## YOUR TASK
Revise the records below by replacing every "Windows Update" with "Windows 更新", leaving all other text unchanged.

## RECORDS FOR THE EXERCISE
=-=-=-=-=

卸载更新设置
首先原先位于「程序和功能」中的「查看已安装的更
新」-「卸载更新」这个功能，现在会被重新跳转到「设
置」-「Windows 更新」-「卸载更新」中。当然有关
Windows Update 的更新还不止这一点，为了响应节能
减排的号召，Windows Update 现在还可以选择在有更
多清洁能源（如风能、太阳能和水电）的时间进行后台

=-=-=-=-=

## REPLY TO THE TASK
卸载更新设置
首先原先位于「程序和功能」中的「查看已安装的更
新」-「卸载更新」这个功能，现在会被重新跳转到「设
置」-「Windows 更新」-「卸载更新」中。当然有关
Windows 更新 的更新还不止这一点，为了响应节能
减排的号召，Windows 更新 现在还可以选择在有更
多清洁能源（如风能、太阳能和水电）的时间进行后台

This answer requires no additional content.